[Task inputs Boundary: Start]
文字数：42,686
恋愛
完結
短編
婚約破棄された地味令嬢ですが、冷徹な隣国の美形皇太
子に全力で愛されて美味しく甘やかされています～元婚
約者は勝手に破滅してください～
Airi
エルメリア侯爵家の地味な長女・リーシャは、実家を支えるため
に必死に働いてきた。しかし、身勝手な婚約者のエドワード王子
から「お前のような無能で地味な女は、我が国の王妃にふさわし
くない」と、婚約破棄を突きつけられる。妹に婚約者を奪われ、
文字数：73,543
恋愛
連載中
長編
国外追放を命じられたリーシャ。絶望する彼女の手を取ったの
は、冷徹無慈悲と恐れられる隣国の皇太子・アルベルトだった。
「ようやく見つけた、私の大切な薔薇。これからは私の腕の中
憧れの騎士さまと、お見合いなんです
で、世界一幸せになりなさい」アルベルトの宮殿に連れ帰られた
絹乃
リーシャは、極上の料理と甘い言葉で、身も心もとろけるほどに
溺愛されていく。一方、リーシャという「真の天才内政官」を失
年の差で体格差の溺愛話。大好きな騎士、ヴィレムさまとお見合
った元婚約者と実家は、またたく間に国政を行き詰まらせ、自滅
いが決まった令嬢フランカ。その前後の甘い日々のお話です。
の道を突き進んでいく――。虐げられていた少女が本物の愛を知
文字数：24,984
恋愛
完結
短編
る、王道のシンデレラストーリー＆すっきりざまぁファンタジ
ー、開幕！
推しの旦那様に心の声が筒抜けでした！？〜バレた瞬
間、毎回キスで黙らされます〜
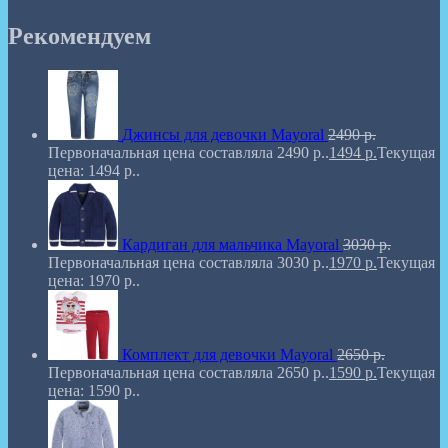
Рекомендуем
Джинсы для девочки Mayoral
2490
р.
Первоначальная цена составляла 2490 р..
1494
р.
Текущая
цена: 1494 р..
Кардиган для мальчика Mayoral
3030
р.
Первоначальная цена составляла 3030 р..
1970
р.
Текущая
цена: 1970 р..
Комплект для девочки Mayoral
2650
р.
Первоначальная цена составляла 2650 р..
1590
р.
Текущая
цена: 1590 р..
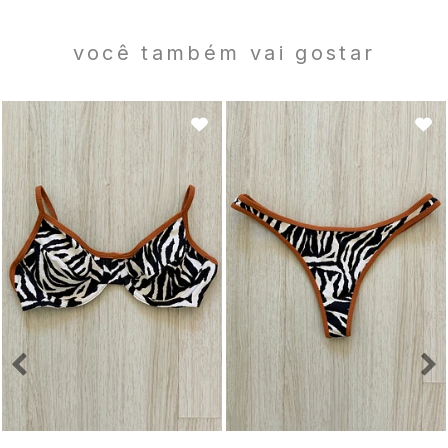
você também vai gostar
[Task inputs Boundary: End]
### [Task brief]
Extract all lines from the data in which "リーシャは" is found.

### [Solution to this problem]
エルメリア侯爵家の地味な長女・リーシャは、実家を支えるため
リーシャは、極上の料理と甘い言葉で、身も心もとろけるほどに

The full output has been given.